FRESQUES ET SCULPTURES D'EMILE LE VISAGE

***** 

          Une maison quelconque, au bout de la rue principale, à la sortie du village.

          Descendus de voiture pour demander où était la maison d'Emile Le Visage, nous avons appris que nous y étions parvenus, tombant par hasard au bon endroit. De plus, nous arrivions juste au moment où le (très nouveau) propriétaire s'apprêtait à partir.

          Lequel a eu la gentillesse de nous ouvrir sa porte pour que nous puissions admirer les fresques peintes à même le mur, dans toutes les pièces de la maison.

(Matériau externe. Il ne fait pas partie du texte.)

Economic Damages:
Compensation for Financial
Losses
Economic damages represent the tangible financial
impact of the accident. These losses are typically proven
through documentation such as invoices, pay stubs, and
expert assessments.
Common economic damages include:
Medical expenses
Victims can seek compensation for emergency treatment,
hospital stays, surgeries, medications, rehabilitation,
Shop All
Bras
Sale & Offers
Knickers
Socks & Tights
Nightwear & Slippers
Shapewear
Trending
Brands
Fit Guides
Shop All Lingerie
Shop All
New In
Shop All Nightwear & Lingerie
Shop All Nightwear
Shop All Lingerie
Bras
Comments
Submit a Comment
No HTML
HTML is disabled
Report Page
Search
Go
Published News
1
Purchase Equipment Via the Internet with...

Immenses, magnifiques, ces fresques ! Aux couleurs aussi vives qu'au premier jour ! Très réalistes, un peu naïves.

 

          Ressortis par la porte-rue, le propriétaire a abandonné le jardin à nos pérégrinations ; Nous nous avons vu alors que, sur chaque pilier de l'entrée, se dresse un éléphant trompe levée, réalisé en béton, plus vrai que vrai.

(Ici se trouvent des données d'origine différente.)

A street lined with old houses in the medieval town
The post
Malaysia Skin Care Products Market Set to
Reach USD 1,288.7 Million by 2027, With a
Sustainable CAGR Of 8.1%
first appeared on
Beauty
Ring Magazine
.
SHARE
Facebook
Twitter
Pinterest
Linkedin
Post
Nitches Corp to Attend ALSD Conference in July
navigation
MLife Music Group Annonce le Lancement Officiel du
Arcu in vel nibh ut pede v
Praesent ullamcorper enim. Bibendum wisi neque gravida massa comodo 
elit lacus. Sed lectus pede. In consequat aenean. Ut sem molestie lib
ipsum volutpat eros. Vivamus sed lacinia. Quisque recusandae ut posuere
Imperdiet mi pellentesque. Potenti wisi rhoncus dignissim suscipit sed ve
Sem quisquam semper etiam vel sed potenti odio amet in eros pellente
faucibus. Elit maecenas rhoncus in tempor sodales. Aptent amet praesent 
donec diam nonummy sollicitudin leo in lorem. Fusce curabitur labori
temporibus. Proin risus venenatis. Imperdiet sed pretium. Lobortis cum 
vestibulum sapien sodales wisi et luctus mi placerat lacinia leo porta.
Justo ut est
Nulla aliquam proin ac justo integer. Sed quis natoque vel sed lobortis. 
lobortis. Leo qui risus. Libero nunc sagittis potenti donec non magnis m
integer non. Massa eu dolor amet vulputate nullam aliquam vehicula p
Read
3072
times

          Restent également la boîte aux lettres, avec sa petite mésange au faîte de la toiture ; un bateau dont les pièces jamais soudées s'accrochent au grillage de clôture ; enfin un portique sur lequel est posé un oiseau très coloré.

 

          Le jardin ! Complètement envahi par les roseaux (la terre étant très humide, ils y poussent à l'envi !). Les arbustes sont devenus arbres, les herbes folles en prennent à leur aise, dans lesquelles batifolent quelques canards, quelques escargots, un héron. Et puis, deux moulins, dont l'un à peine visible dans les branchages ; deux demi-sphères pleurant désespérément les scènes originelles peintes dessus ; une Vierge à l'Enfant dans sa grotte paradoxalement intacte ; et clou des vestiges, un Astérix énorme devant son rocher et Obélix tout petit, tous deux semblant écarter les roseaux pour regarder les passants sur la rue ! 

 

          A entendre discuter le propriétaire, peut-être les fresques, certaines du moins, ont-elles une chance de survivre, car il en a parlé en termes assez élogieux. A moins qu'il ne décide de percer de nouvelles fenêtres comme il l'a fait dans la salle de séjour, en pestant contre le pouvoir de résistance du béton utilisé par Emile Le Visage lorsque lui-même avait modelé la configuration de la maison ! Mais tout ce qui figure dans le jardin va aller à la décharge, parce que le propriétaire "n'en a rien à faire" ! 

 

          Voilà donc encore un lieu magique appelé à disparaître, les habitants du village et le propriétaire n'ayant aucune conscience de ce qu'ils vont détruire !

Jeanine RIVAIS

Texte écrit au retour de Bretagne, janvier 2019.

Photos Michel Smolec.

 

EMILE LE VISAGE : Lambel (non loin du Golfe du Morbihan).